I am recovering a July post from Homo Zapping, an independent news blog in Mexico, which reported that President Peña Nieto is trying to set up a big data project that would bring together information from government files and social networks. This project could be in charge of Google, Inc., EMC Computer Systems and Kio Networks with an annual cost of 100 million USD.

On the other side, Amazon announced today that Kindle Store will be available to Mexico. In fact, Amazon has been selling Kindle ebooks since the beginning to Mexico, but they localised the costumer experience.

In addition, announced that it has a deal with Ministry of Education to host content in indigenous languages like Nahuatl and Mixteco.

Amazon is also negotiating contents with major local publishers like Fondo de Cultura Economia (a Government funded book-house), Porrua (the major and oldest publisher of legal textbooks and many classics) and Ediciones Era (a publisher of many big name Mexican writers).

And finally, Amazon declared to be open to sell other “categories”. Mexico’s installed capacity for manufacturing would allow Amazon integrating one North America retail operation under NAFTA. Under recent Telecom Reform, Amazon could also render cloud services, as law allows 100% of foreign investment in telecom licenses, and have a cross-border Ad platform.

Just to add on the landscape here, Mexico has 47 M internet users, 4 M internet mobile users, 33.5 M registered taxpayers and 40 M social network users. That is big time big data to have it analysed and a critical mass for launching an e-commerce platform.

Forbes calculates a potential market of e-commerce in Mexico of 1 B USD. Somebody has to awake this market from its slow growth and certainly you can trust credentials of Jeff Bezos.

This Administration is updating the National Digital Agenda focusing on deploying a better and more efficient eGovernment infrastructure and reducing the digital divide. So far, the agenda still in discussion in the Congress and diverse fora, but always on the line of defining an open public policy for using ICTs.

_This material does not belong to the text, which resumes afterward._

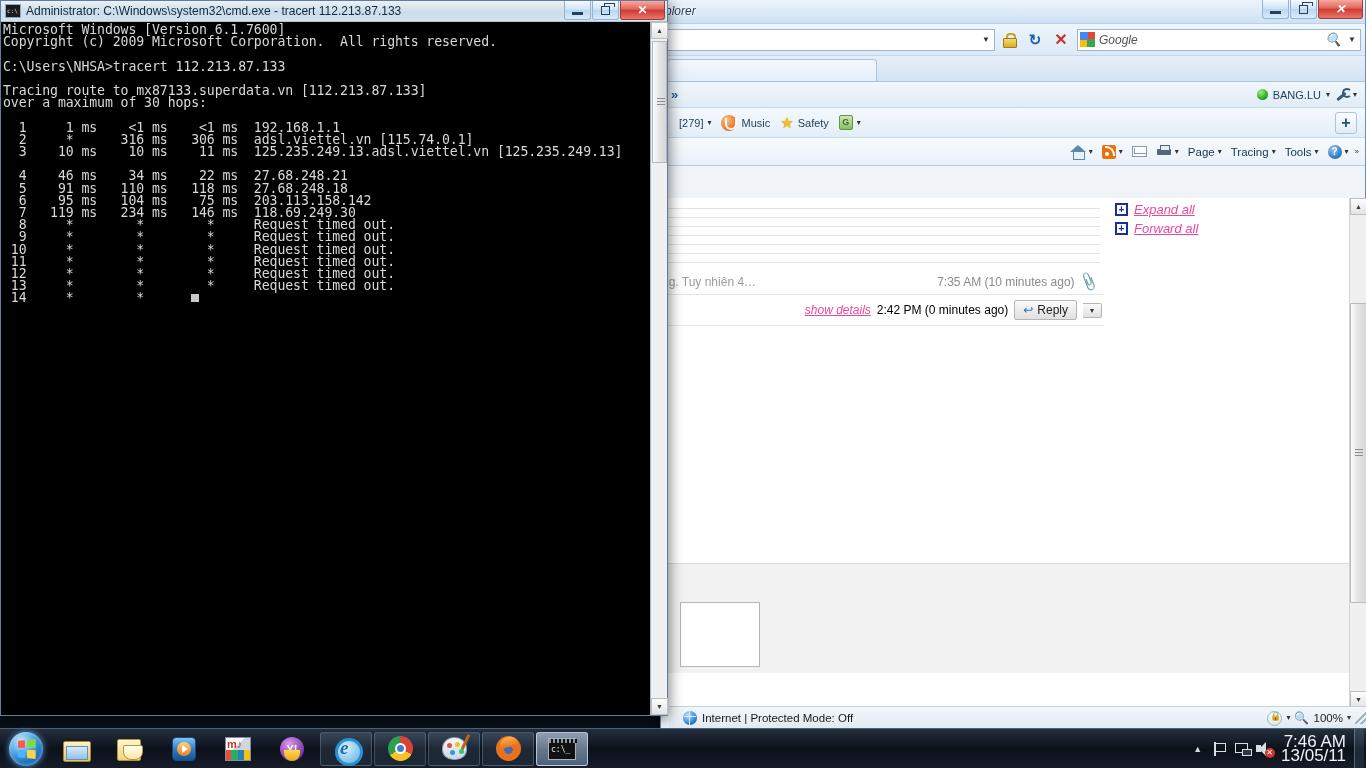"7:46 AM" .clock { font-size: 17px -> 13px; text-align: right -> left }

However, the fine line of success for internet services and e-commerce is to grow trust into users. The users are those who impulse the internet with their purchases and interactions. They are the ultimate creators of jobs. The secret to bloom is updating commercial laws in parallel with public policies. It is urgent to simplify registrations of internet services companies and to provide for a detailed regulation on social media and data mining. After all, trust is the foundation of the internet and users perceive otherwise.

Finally, there are no coincidences in the world of the internet companies. They step on each other´s backyards all the time. So, whether Google and Amazon dream of Mexican market or just electric sheep, it is pretty clear there is going to be big business.